Anti-terror police arrest 12 in UK raids

Men aged between 17 and 28 detained on suspicion of commission, preparation or instigation of an act of terrorism
Adam Gabbatt

Police arrested 12 men in four separate raids around England this morning in what was described as a major national counter-terrorism operation.
The men, aged between 17 and 28, were held in Birmingham, Cardiff, London and Stoke-on-Trent on suspicion of the commission, preparation or instigation of an act of terrorism in the UK, police said.

Searches of properties in the four locations are taking place.
The raids were launched “to take action in order to ensure public safety”, the country’s leading anti-terrorism officer, Assistant Commissioner John Yates, of the Metropolitan police, said.
The home secretary, Theresa May, was briefed on the raids before they happened, the Home Office confirmed.
“This is a large scale, pre-planned and intelligence-led operation involving several forces,” Yates said. “The operation is in its early stages, so we are unable to go into detail at this time about the suspected offences.”
Of those arrested, five – aged 23, 23, 25, 26 and 28 – are from Cardiff, while three, aged 17, 20 and 28, are from London.
Four of the men – two 26-year-olds, a 19-year-old and a 25-year-old – are from Stoke.
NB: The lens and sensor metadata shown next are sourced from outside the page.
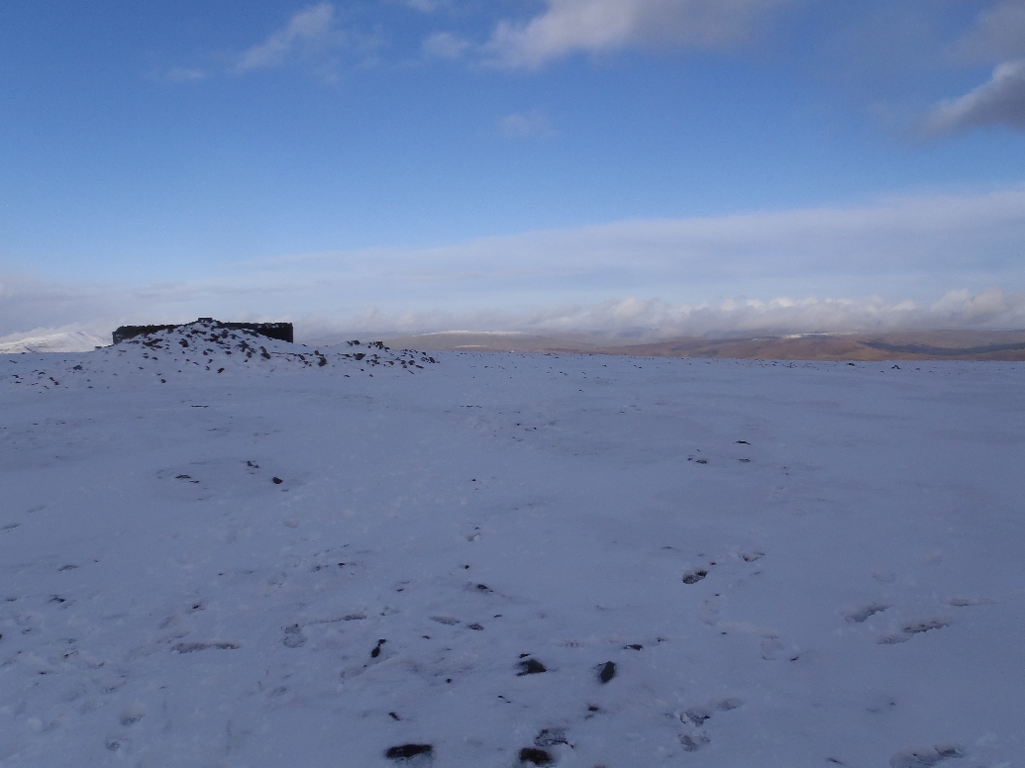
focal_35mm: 29
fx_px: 859
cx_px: 528
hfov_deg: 61.7
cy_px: 373
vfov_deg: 48.2
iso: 80
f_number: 5.6
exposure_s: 1/640
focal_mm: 5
All 12 were arrested under the 2000 Terrorism Act.
“The suspects were detained by unarmed officers at approximately 5am,” West Midlands police said.
“All were arrested at or near their home addresses, with the exception of one suspect, from Stoke, who was at a domestic property in Birmingham.
“Searches are now being conducted at the home addresses, plus the address in Birmingham and another residence in London.”
The suspects are being held at police stations in central London, the north-west and the West Midlands, police said.
The arrests were co-ordinated by the West Midlands counter-terrorism unit but also involved the Metropolitan police’s counter-terrorism command, South Wales police and Staffordshire police.
The South Wales and Staffordshire forces said they had no further details about the operation to give.
The government’s assessment of the risk of a terrorist attack in the UK remains at “severe” – the second-highest level, meaning an incident is seen as highly likely.
In October, the US state department issued a travel alert for Europe, saying groups linked to al-Qaida could be planning attacks.
This followed speculation that al-Qaida was planning a “commando-style” attack similar to the 2008 Mumbai massacre, in which 166 people were killed.
At the same time, the Foreign Office listed both France and Germany as facing a high threat of terrorism, raising its previous classification of a general threat.